Abstract

 

Contemporary commentaries tend to either reduce Heart of Darkness to a narrative of racism or an anti-colonial accusation of Western hegemony. The issue of its textual ambivalence has been partially excavated and scantily exhausted. In this essay, I will first challenge the biased charge against Conrad as a racist, and demonstrate that the text is more of a gender issue than a racial one. In this patriarchal narrative, white women's and the black mistress' access to the colonial power is discursively denied. The submissions of female characters suggest the narrative mechanism of Conrad's patriarchal ideology, which conscripts them into the social mission of colonialism. Then, I will further argue that Marlow's moral censure of colonialism and his contradictory, pigeon-hearted connivance with it make Heart of Darkness ambiguous, rather than unequivocally post-colonial.
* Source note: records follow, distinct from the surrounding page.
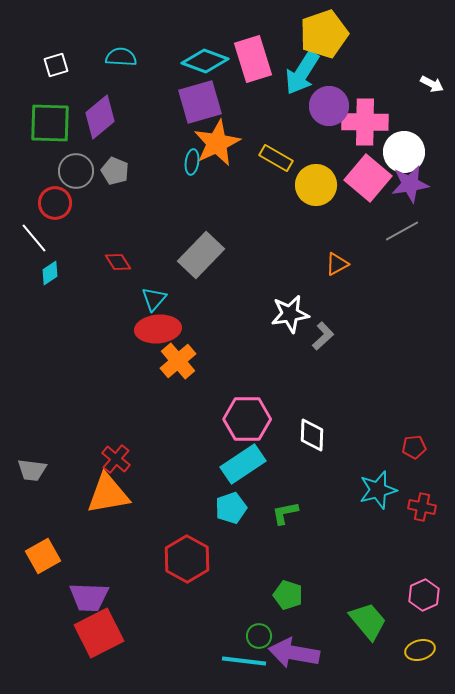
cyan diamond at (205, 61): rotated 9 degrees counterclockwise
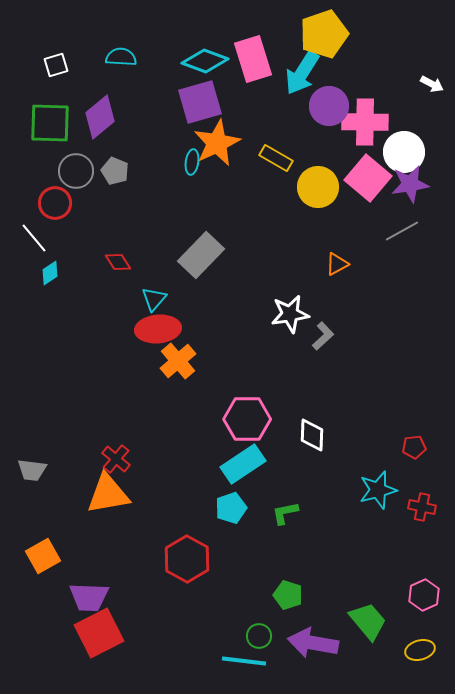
yellow circle at (316, 185): moved 2 px right, 2 px down
purple arrow at (294, 653): moved 19 px right, 10 px up
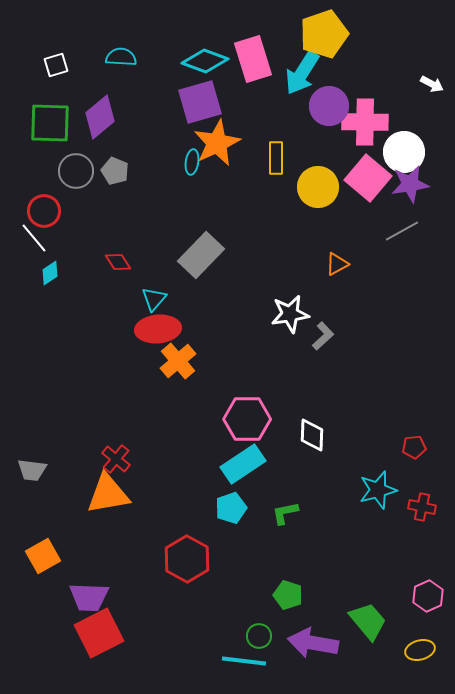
yellow rectangle at (276, 158): rotated 60 degrees clockwise
red circle at (55, 203): moved 11 px left, 8 px down
pink hexagon at (424, 595): moved 4 px right, 1 px down
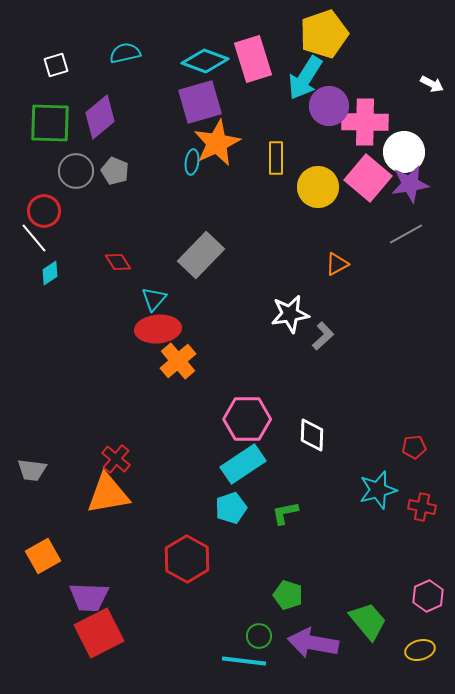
cyan semicircle at (121, 57): moved 4 px right, 4 px up; rotated 16 degrees counterclockwise
cyan arrow at (302, 73): moved 3 px right, 5 px down
gray line at (402, 231): moved 4 px right, 3 px down
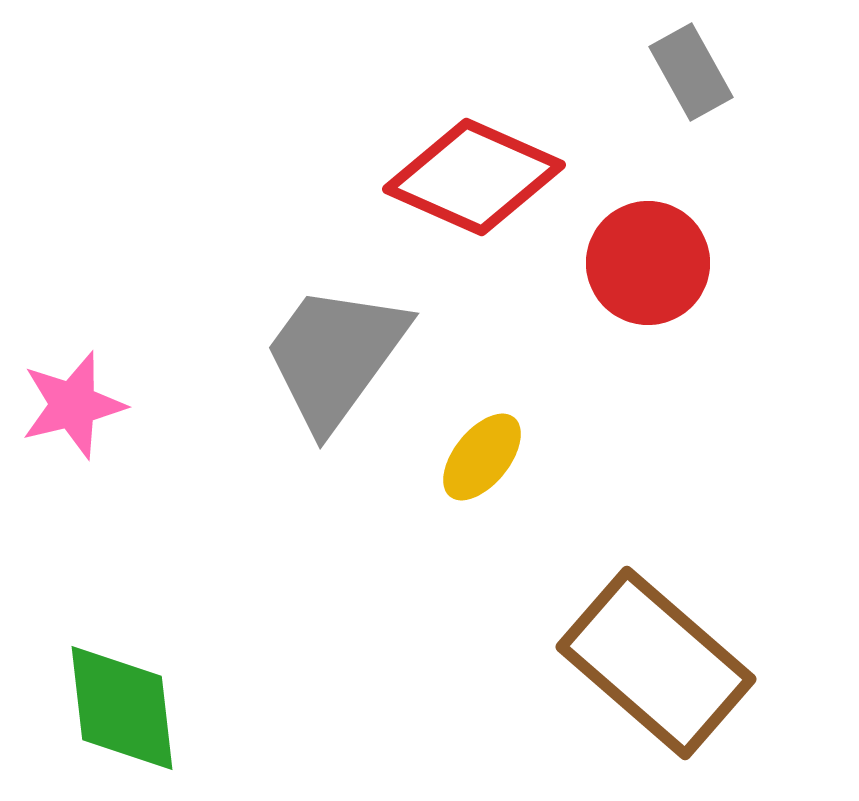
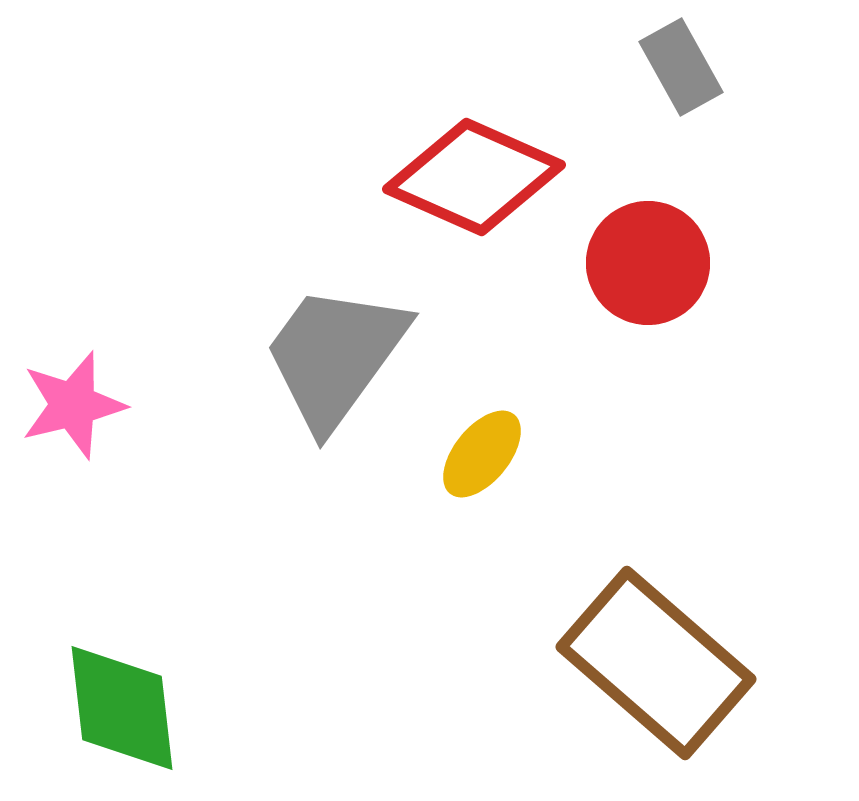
gray rectangle: moved 10 px left, 5 px up
yellow ellipse: moved 3 px up
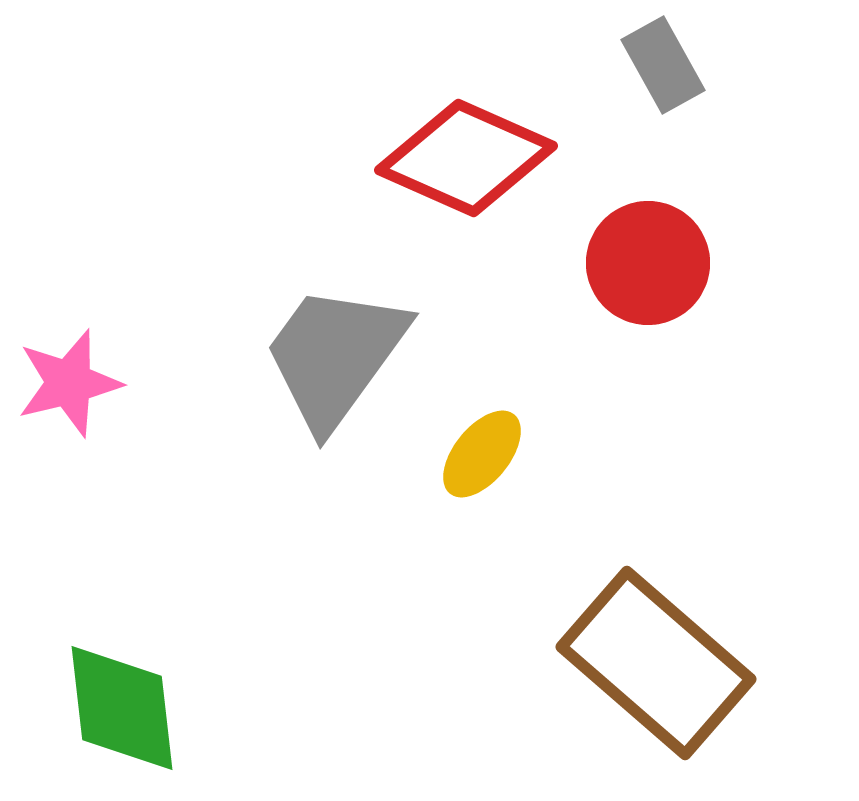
gray rectangle: moved 18 px left, 2 px up
red diamond: moved 8 px left, 19 px up
pink star: moved 4 px left, 22 px up
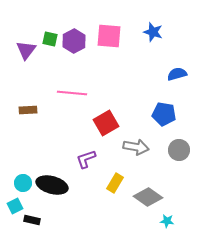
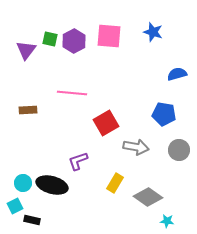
purple L-shape: moved 8 px left, 2 px down
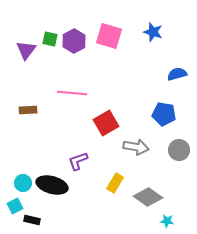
pink square: rotated 12 degrees clockwise
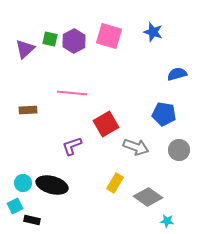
purple triangle: moved 1 px left, 1 px up; rotated 10 degrees clockwise
red square: moved 1 px down
gray arrow: rotated 10 degrees clockwise
purple L-shape: moved 6 px left, 15 px up
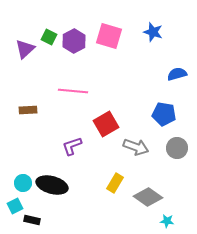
green square: moved 1 px left, 2 px up; rotated 14 degrees clockwise
pink line: moved 1 px right, 2 px up
gray circle: moved 2 px left, 2 px up
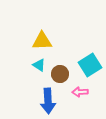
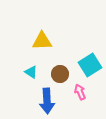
cyan triangle: moved 8 px left, 7 px down
pink arrow: rotated 70 degrees clockwise
blue arrow: moved 1 px left
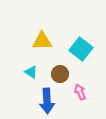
cyan square: moved 9 px left, 16 px up; rotated 20 degrees counterclockwise
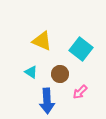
yellow triangle: rotated 25 degrees clockwise
pink arrow: rotated 112 degrees counterclockwise
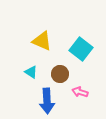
pink arrow: rotated 63 degrees clockwise
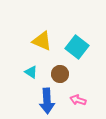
cyan square: moved 4 px left, 2 px up
pink arrow: moved 2 px left, 8 px down
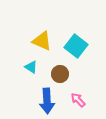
cyan square: moved 1 px left, 1 px up
cyan triangle: moved 5 px up
pink arrow: rotated 28 degrees clockwise
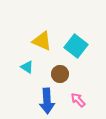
cyan triangle: moved 4 px left
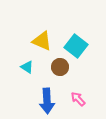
brown circle: moved 7 px up
pink arrow: moved 1 px up
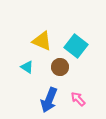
blue arrow: moved 2 px right, 1 px up; rotated 25 degrees clockwise
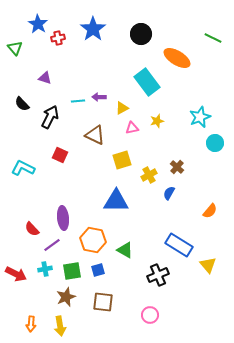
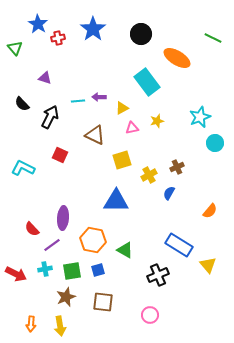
brown cross at (177, 167): rotated 24 degrees clockwise
purple ellipse at (63, 218): rotated 10 degrees clockwise
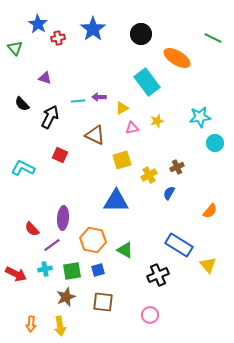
cyan star at (200, 117): rotated 15 degrees clockwise
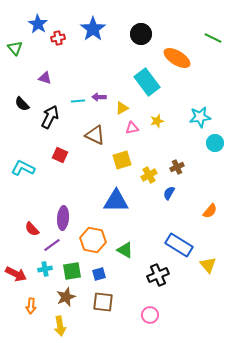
blue square at (98, 270): moved 1 px right, 4 px down
orange arrow at (31, 324): moved 18 px up
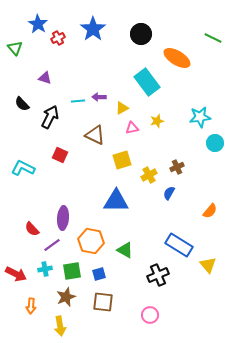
red cross at (58, 38): rotated 16 degrees counterclockwise
orange hexagon at (93, 240): moved 2 px left, 1 px down
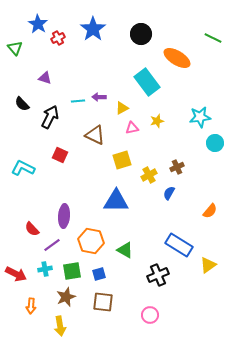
purple ellipse at (63, 218): moved 1 px right, 2 px up
yellow triangle at (208, 265): rotated 36 degrees clockwise
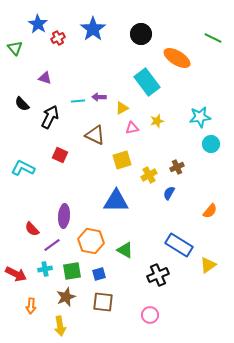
cyan circle at (215, 143): moved 4 px left, 1 px down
Despite his narrative limitation and textual ambivalence, Conrad voices his post-colonial discontent by critiquing colonialism as an example of madness, stressing the materialistic impact on mankind. The spectrum of these diverse views presents a hazy textual terrain, which is neither monochromatically racist nor post-colonial and thus features the liminal nature of the novella.

Keywords: Joseph Conrad, Heart of Darkness, patriarchal ideology, ambivalence.